Absinta Martina, Cortese Irene C M, Vuolo Luisa, Nair Govind, de Alwis Manori P, Ohayon Joan, Meani Alessandro, Martinelli Vittorio, Scotti Roberta, Falini Andrea, Smith Bryan R, Nath Avindra, Jacobson Steven, Filippi Massimo, Reich Daniel S
From the Division of Neuroimmunology and Neurovirology (M.A., I.C.M.C., L.V., G.N., M.P.d.A., J.O., B.R.S., A.N., S.J., D.S.R.), National Institute of Neurological Disorders and Stroke, NIH, Bethesda, MD; and the Neuroimaging Research Unit, Institute of Experimental Neurology, Division of Neuroscience (M.A., A.M., M.F.), Department of Neurology (V.M.), and Department of Neuroradiology (R.S., A.F.), San Raffaele Scientific Institute, Vita-Salute San Raffaele University, Milan, Italy.
Neurology. 2017 Apr 11;88(15):1439-1444. doi: 10.1212/WNL.0000000000003820. Epub 2017 Mar 10.
To assess the prevalence and the specificity of leptomeningeal enhancement (LME) on postcontrast T2-fluid-attenuated inversion recovery (FLAIR) MRI in multiple sclerosis (MS) compared to a variety of inflammatory and noninflammatory neurologic conditions assessed in 2 academic research hospitals.

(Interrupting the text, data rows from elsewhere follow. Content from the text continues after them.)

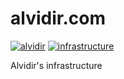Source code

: # alvidir.com

[![alvidir](https://img.shields.io/badge/alvidir.com-coral.svg)](http://www.alvidir.com) [![infrastructure](https://img.shields.io/badge/infrastructure-v0.1.0-blue.svg)](https://github.com/alvidir/ops)

Alvidir's infrastructure
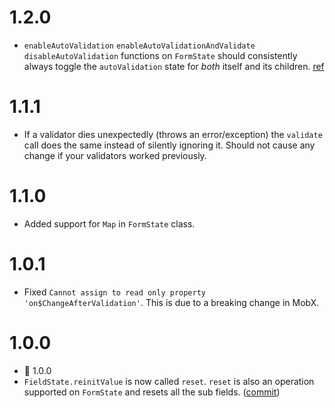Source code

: # 1.2.0
* `enableAutoValidation` `enableAutoValidationAndValidate` `disableAutoValidation` functions on `FormState` should consistently always toggle the `autoValidation` state for *both* itself and its children. [ref](https://github.com/formstate/formstate/issues/67)

# 1.1.1
* If a validator dies unexpectedly (throws an error/exception) the `validate` call does the same instead of silently ignoring it. Should not cause any change if your validators worked previously. 

# 1.1.0
* Added support for `Map` in `FormState` class.

# 1.0.1
* Fixed `Cannot assign to read only property 'on$ChangeAfterValidation'`. This is due to a breaking change in MobX.

# 1.0.0
* 🎉 1.0.0
* `FieldState.reinitValue` is now called `reset`. `reset` is also an operation supported on `FormState` and resets all the sub fields. ([commit](https://github.com/formstate/formstate/commit/5e6eefbe3fd8843740a905d98d6767ee35ad4963))

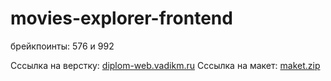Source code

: # movies-explorer-frontend

брейкпоинты: 576 и 992


Cссылка на верстку: [diplom-web.vadikm.ru](https://diplom-web.vadikm.ru)
Cссылка на макет: [maket.zip](https://disk.yandex.ru/d/tlJABWOhXu3JBg)


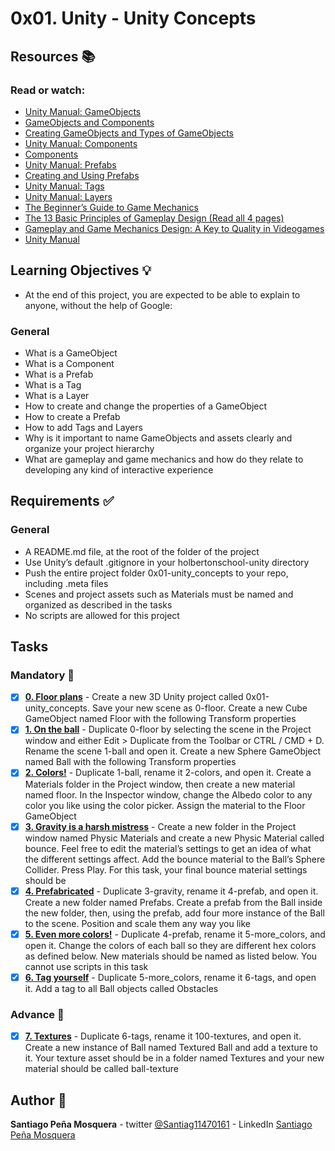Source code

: # 0x01. Unity - Unity Concepts
## Resources :books:
### Read or watch:

* [Unity Manual: GameObjects]()
* [GameObjects and Components]()
* [Creating GameObjects and Types of GameObjects]()
* [Unity Manual: Components]()
* [Components]()
* [Unity Manual: Prefabs]()
* [Creating and Using Prefabs]()
* [Unity Manual: Tags]()
* [Unity Manual: Layers]()
* [The Beginner’s Guide to Game Mechanics]()
* [The 13 Basic Principles of Gameplay Design (Read all 4 pages)]()
* [Gameplay and Game Mechanics Design: A Key to Quality in Videogames]()
* [Unity Manual]()
## Learning Objectives :bulb:
* At the end of this project, you are expected to be able to explain to anyone, without the help of Google:

### General
* What is a GameObject
* What is a Component
* What is a Prefab
* What is a Tag
* What is a Layer
* How to create and change the properties of a GameObject
* How to create a Prefab
* How to add Tags and Layers
* Why is it important to name GameObjects and assets clearly and organize your project hierarchy
* What are gameplay and game mechanics and how do they relate to developing any kind of interactive experience
## Requirements :white_check_mark:
### General
* A README.md file, at the root of the folder of the project
* Use Unity’s default .gitignore in your holbertonschool-unity directory
* Push the entire project folder 0x01-unity_concepts to your repo, including .meta files
* Scenes and project assets such as Materials must be named and organized as described in the tasks
* No scripts are allowed for this project
## Tasks
### Mandatory :page_with_curl:
- [x] **[0. Floor plans](./0x01-unity_concepts/Assets/0-floor.unity)** - Create a new 3D Unity project called 0x01-unity_concepts. Save your new scene as 0-floor. Create a new Cube GameObject named Floor with the following Transform properties
- [x] **[1. On the ball](./0x01-unity_concepts/Assets/1-ball.unity)** - Duplicate 0-floor by selecting the scene in the Project window and either Edit > Duplicate from the Toolbar or CTRL / CMD + D. Rename the scene 1-ball and open it. Create a new Sphere GameObject named Ball with the following Transform properties
- [x] **[2. Colors!](./0x01-unity_concepts/Assets/2-colors.unity)** - Duplicate 1-ball, rename it 2-colors, and open it. Create a Materials folder in the Project window, then create a new material named floor. In the Inspector window, change the Albedo color to any color you like using the color picker. Assign the material to the Floor GameObject
- [x] **[3. Gravity is a harsh mistress](./0x01-unity_concepts/Assets/3-gravity.unity)** - Create a new folder in the Project window named Physic Materials and create a new Physic Material called bounce. Feel free to edit the material’s settings to get an idea of what the different settings affect. Add the bounce material to the Ball’s Sphere Collider. Press Play. For this task, your final bounce material settings should be
- [x] **[4. Prefabricated](./0x01-unity_concepts/Assets/4-prefab.unity)** - Duplicate 3-gravity, rename it 4-prefab, and open it. Create a new folder named Prefabs. Create a prefab from the Ball inside the new folder, then, using the prefab, add four more instance of the Ball to the scene. Position and scale them any way you like
- [x] **[5. Even more colors!](./0x01-unity_concepts/Assets/5-more_colors.unity)** - Duplicate 4-prefab, rename it 5-more_colors, and open it. Change the colors of each ball so they are different hex colors as defined below. New materials should be named as listed below. You cannot use scripts in this task
- [x] **[6. Tag yourself](./0x01-unity_concepts/Assets/6-tags.unity)** - Duplicate 5-more_colors, rename it 6-tags, and open it. Add a tag to all Ball objects called Obstacles
### Advance :muscle:
- [x] **[7. Textures](./0x01-unity_concepts/Assets/100-textures.unity)** - Duplicate 6-tags, rename it 100-textures, and open it. Create a new instance of Ball named Textured Ball and add a texture to it. Your texture asset should be in a folder named Textures and your new material should be called ball-texture
## Author :pencil:
**Santiago Peña Mosquera** - twitter [@Santiag11470161](https://twitter.com/Santiag11470161) - LinkedIn [Santiago Peña Mosquera](https://www.linkedin.com/in/santiago-pe%C3%B1a-mosquera-abaa20196/)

On 3T postcontrast T2-FLAIR images, the presence of focal gadolinium enhancement was evaluated in the leptomeningeal compartment in 254 people with non-MS neurologic conditions or neurotropic viral infections. Based on their clinical diagnosis, patients were grouped as follows: (1) other-than-MS inflammatory neurologic diseases; (2) noninflammatory neurologic diseases; (3) human T-lymphotropic virus (HTLV)-infected; (4) HIV-infected; (5) healthy volunteers.
LME was detected in 56/254 non-MS cases (22%) vs 74/299 (25%) of MS cases. LME was nearly 4-fold more frequent in non-MS inflammatory neurologic conditions (18/51 cases, 35%) than in noninflammatory neurologic conditions (3/38, 8%) and healthy volunteers (5/66, 8%). The highest prevalence of LME was detected in HTLV infection (17/38 cases, 45%), particularly in the setting of HTLV-associated myelopathy (14/25 cases, 56%). LME also frequently occurred in HIV infection (13/61 cases, 21%). Unlike in MS, LME is not associated with lower brain and cortical volumes in non-MS inflammatory neurologic conditions, including HTLV and HIV infection.
Despite its relevance to MS pathogenesis and cortical pathology, LME is not specific to MS, occurring frequently in non-MS inflammatory neurologic conditions and especially in those patients with HTLV-associated myelopathy. Overall, this strengthens the notion that LME localizes inflammation-related focal disruption of the blood-meninges barrier and associated scarring.
在两家学术研究医院评估多种炎症性和非炎症性神经系统疾病的情况下,对比研究钆增强T2液体衰减反转恢复(FLAIR)磁共振成像(MRI)上脑膜强化(LME)在多发性硬化(MS)中的患病率和特异性。
在3T钆增强T2-FLAIR图像上,对254例非MS神经系统疾病或嗜神经病毒感染患者的软脑膜区域进行局灶性钆增强评估。根据临床诊断,患者分为以下几组:(1)非MS炎症性神经系统疾病;(2)非炎症性神经系统疾病;(3)人类嗜T淋巴细胞病毒(HTLV)感染;(4)HIV感染;(5)健康志愿者。
在254例非MS病例中有56例(22%)检测到LME,而在299例MS病例中有74例(25%)检测到LME。LME在非MS炎症性神经系统疾病(51例中的18例,35%)中出现的频率几乎是非炎症性神经系统疾病(38例中的3例,8%)和健康志愿者(66例中的5例,8%)的4倍。LME在HTLV感染中患病率最高(38例中的17例,45%),特别是在HTLV相关脊髓病的情况下(25例中的14例,56%)。LME在HIV感染中也经常出现(61例中的13例,21%)。与MS不同,在包括HTLV和HIV感染在内的非MS炎症性神经系统疾病中,LME与较低的脑和皮质体积无关。
尽管LME与MS发病机制和皮质病理相关,但其并非MS所特有,在非MS炎症性神经系统疾病中经常出现,尤其是在HTLV相关脊髓病患者中。总体而言,这强化了LME定位与炎症相关的血-脑膜屏障局灶性破坏及相关瘢痕形成的观点。